İş Yaşamında Çalışan Algıları: Siz Hangisisiniz?
Tal Ben Shahar’ın bana çok anlamlı gelen Hamburger Modeli’ne iş yaşamı perspektifiyle baktığımda modelde yer alan 4 farklı bakış açısının iş yaşamı diline aşağıdaki gibi tercüme edilebileceğini fark ettim:
Yarışçı – İş yaşamını adeta bir yarış gibi gören, hedeften hedefe koşan, gelecekte ortaya çıkacak bir fayda için bugünü feda eden, sürekli bir koşuşturma ve telaş duygusu ile yaşayan, telaş ve koşuşturma halinin en yakın arkadaşı olan yoğun stresin ve sürekli kalp çarpıntısının eşlik ettiği bir durumda olan çalışanları bu kategoriye yerleştirmek çok da yanlış olmaz.
Günü Kurtaran – Günü kurtaranlar bugün hayatlarından memnunlar ama geleceğe dair hayal ve hedefleri olduğunu söylemek zor.
Kurban – Burası mutsuz, başına iyi bir şeyin geleceğine inancı olmayan, şikayet eden, yakınan, geleceğe dair hiç umudu olmayan, şikayet ve dedikodularıyla hem kendilerini hem de etrafı zehirleyen çalışanların bulunduğu yer.
Mutlu ve İyi Hisseden – Bu bakış açısıyla bakmayı bilen çalışanlar, hem içinde bulundukları durumun farkındalar hem geleceğe dair anlamlı hayalleri var.
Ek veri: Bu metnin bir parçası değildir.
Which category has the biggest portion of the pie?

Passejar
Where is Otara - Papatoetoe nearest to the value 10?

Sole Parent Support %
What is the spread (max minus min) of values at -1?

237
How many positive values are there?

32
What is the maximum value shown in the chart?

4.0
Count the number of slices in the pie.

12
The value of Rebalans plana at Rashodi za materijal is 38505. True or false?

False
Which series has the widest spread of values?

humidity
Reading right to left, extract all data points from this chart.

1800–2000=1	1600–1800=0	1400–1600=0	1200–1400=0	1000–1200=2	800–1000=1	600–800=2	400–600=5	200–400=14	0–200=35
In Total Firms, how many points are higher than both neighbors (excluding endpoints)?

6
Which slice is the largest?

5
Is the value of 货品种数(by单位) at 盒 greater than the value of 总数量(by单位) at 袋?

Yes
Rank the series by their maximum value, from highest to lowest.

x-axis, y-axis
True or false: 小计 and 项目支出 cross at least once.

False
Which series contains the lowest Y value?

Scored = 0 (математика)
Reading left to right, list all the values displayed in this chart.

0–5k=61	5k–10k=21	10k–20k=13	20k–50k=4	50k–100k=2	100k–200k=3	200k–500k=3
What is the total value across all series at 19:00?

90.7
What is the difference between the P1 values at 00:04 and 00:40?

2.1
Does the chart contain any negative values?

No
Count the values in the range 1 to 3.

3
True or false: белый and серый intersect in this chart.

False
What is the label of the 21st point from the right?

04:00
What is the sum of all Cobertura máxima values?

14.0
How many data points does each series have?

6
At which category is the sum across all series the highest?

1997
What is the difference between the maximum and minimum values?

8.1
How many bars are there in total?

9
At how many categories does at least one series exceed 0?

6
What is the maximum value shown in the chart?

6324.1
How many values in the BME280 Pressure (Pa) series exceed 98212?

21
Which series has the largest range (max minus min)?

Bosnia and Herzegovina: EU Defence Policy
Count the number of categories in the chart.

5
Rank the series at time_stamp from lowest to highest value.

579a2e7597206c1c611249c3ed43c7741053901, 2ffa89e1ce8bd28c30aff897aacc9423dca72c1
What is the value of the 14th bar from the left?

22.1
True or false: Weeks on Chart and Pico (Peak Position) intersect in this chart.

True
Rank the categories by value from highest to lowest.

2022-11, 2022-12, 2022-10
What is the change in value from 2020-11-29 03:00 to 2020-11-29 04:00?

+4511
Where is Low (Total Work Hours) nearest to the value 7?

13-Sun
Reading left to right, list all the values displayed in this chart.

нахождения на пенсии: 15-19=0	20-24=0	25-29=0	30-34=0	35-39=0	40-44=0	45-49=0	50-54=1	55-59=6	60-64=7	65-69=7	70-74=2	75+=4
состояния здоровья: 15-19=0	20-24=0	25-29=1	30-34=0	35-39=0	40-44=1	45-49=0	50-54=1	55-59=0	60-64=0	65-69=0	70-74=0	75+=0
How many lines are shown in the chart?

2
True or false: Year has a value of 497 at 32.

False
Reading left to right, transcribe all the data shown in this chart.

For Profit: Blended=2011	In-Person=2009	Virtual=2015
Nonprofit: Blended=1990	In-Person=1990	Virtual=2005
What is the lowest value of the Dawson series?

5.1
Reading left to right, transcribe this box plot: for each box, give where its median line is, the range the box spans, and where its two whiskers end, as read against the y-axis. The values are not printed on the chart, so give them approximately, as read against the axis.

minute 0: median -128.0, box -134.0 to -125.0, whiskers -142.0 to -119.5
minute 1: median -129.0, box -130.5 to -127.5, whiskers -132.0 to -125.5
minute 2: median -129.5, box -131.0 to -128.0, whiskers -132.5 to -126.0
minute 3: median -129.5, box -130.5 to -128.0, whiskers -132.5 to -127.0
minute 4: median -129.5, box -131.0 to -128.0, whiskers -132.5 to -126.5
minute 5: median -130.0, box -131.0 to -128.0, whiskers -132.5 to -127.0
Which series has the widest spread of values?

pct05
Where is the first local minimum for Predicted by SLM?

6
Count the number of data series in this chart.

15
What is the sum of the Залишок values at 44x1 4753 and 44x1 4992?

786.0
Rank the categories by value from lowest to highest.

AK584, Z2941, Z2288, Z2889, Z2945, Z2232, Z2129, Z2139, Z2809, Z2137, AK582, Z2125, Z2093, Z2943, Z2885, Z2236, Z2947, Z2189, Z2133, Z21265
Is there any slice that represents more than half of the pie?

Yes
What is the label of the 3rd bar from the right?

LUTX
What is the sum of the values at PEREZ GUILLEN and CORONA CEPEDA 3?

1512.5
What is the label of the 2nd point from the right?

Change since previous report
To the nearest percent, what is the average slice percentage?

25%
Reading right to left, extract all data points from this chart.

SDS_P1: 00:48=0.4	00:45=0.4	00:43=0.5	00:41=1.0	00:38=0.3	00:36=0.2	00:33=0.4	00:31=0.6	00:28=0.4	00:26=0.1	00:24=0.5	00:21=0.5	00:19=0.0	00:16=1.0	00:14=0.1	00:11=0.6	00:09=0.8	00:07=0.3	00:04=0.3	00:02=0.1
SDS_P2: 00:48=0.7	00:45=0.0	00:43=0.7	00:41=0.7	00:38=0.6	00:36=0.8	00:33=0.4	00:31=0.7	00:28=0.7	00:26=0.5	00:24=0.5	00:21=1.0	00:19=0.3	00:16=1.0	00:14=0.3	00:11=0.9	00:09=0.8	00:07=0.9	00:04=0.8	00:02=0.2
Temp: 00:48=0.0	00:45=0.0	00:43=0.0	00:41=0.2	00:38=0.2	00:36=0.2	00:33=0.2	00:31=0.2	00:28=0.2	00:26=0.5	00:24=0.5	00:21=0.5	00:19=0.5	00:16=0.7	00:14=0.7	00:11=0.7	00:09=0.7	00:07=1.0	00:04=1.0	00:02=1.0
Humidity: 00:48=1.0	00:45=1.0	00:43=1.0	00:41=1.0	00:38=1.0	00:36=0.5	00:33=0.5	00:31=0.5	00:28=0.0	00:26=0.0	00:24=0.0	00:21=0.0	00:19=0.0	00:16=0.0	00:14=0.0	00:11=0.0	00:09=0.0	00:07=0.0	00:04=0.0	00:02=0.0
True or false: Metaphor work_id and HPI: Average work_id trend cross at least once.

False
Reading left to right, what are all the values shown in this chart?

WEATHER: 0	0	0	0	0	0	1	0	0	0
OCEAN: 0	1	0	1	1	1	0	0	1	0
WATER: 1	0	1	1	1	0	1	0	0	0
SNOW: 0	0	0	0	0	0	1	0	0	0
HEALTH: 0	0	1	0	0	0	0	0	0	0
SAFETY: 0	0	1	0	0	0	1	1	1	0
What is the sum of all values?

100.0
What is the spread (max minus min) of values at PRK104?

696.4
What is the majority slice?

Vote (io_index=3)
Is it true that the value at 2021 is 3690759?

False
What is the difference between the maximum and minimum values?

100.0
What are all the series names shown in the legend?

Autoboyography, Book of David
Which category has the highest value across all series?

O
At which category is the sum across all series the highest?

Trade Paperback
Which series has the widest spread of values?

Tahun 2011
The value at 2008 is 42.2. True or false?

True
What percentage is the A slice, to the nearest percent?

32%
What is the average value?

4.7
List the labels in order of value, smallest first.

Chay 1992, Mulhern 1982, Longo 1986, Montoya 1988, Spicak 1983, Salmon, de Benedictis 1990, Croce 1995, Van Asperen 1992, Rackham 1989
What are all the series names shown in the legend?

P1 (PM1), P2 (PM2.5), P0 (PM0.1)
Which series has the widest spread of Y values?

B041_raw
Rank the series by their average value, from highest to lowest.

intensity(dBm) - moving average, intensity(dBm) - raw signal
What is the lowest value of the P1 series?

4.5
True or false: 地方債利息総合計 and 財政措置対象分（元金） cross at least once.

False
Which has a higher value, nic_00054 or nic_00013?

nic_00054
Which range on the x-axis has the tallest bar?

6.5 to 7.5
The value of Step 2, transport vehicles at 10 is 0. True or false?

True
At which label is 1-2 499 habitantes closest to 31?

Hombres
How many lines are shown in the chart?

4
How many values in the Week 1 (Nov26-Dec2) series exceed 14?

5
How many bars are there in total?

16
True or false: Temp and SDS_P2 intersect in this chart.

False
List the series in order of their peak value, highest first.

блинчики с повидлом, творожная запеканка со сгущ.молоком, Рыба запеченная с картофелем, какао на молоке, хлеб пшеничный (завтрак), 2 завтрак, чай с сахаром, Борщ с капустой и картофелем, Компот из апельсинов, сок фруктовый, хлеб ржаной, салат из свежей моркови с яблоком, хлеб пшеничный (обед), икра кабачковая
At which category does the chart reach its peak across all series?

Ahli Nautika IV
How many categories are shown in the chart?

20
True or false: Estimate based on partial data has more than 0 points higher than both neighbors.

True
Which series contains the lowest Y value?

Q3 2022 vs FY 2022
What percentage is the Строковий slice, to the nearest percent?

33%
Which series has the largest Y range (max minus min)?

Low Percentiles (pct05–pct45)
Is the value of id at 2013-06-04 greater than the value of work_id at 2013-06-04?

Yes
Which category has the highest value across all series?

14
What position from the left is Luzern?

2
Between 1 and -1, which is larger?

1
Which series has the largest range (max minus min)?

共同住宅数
Umut, yaşamda onların sahip olduğu en büyük yol aydınlatıcısı. Anı fark etmeyi, akışta olmayı iyi biliyorlar. Zorluklarla baş etme, tökezlediklerinde cesaretle ayağa kalkıp yola devam edebilme, içlerindeki tutkuyu yakalama ve yaptıkları işin anlamını fark etme konularında oldukça iyiler.
Şöyle bir bakınca, yukarıdaki dörtlü hem iş yaşamına dair kendi algımızı hem de içinde bulunduğumuz iş yerlerinde çalışanların hangi bakış açısıyla çalıştıklarını fark etme konusunda hızlı bir kontrol alanı açıyor diye düşünüyorum. Sadece kontrol alanı açmakla da kalmıyor, kendi bakış açımızı ve algı biçimimizi tespit etmemizin ardından mutlu ve iyi hisseden çalışana geçme konusunda kafa yormayı da kolaylaştırıyor.
Özetle
İş yaşamında kurumların mutluluk ikliminden sorumlu olduğunu kabul ediyorum, ancak iş yaşamının en değerli parçalarını oluşturan çalışanların da mutlu çalışan olma konusunda sorumlulukları olduğu yadsınamaz bir gerçek. Hazır bilim de bireysel seçimlerin mutluluk üzerindeki etkisini kanıtlamışken “iş’te mutluluk” algılarımıza bir göz atmak, yer tespiti yapmak ve olmak istediğimiz yere doğru harekete geçmek fena olmaz diye düşünüyorum. Unutmadan yazayım; ortalama insan ömrünün en fazla kısmını işgal eden ikinci alanın iş hayatı olduğunu öğrendiğimden beri (ortalama insan, ömrünün 90 bin saatini işte geçiriyormuş) işte mutlu olma sorumluluğunu ihmal etmeme konusunda büyük özen gösterilmesi gerektiğine daha da fazla inanıyorum.
Biraz Düşünme Alanı Açarak Bitirelim
Dilerseniz, iş yaşamı ile ilgili kendi bakış açılarınıza, seçimlerinize bir de bu dört pencereyi bilerek bakın. Sizin en sık baktığınız pencereler hangileri? Fark etmeye çalışın. Kendinizi yakaladığınız yerleri bir durup değerlendirin. Oralarda olmaktan, o pencerelerden bakmaktan memnun musunuz? Memnunsanız sorun yok, ama değilseniz hangi bakışta olmayı tercih ederdiniz? Tercih ettiğiniz bakışa doğru yola çıkmak için neleri farklı yapmaya ihtiyacınız var? Biraz düşünmeye ne dersiniz?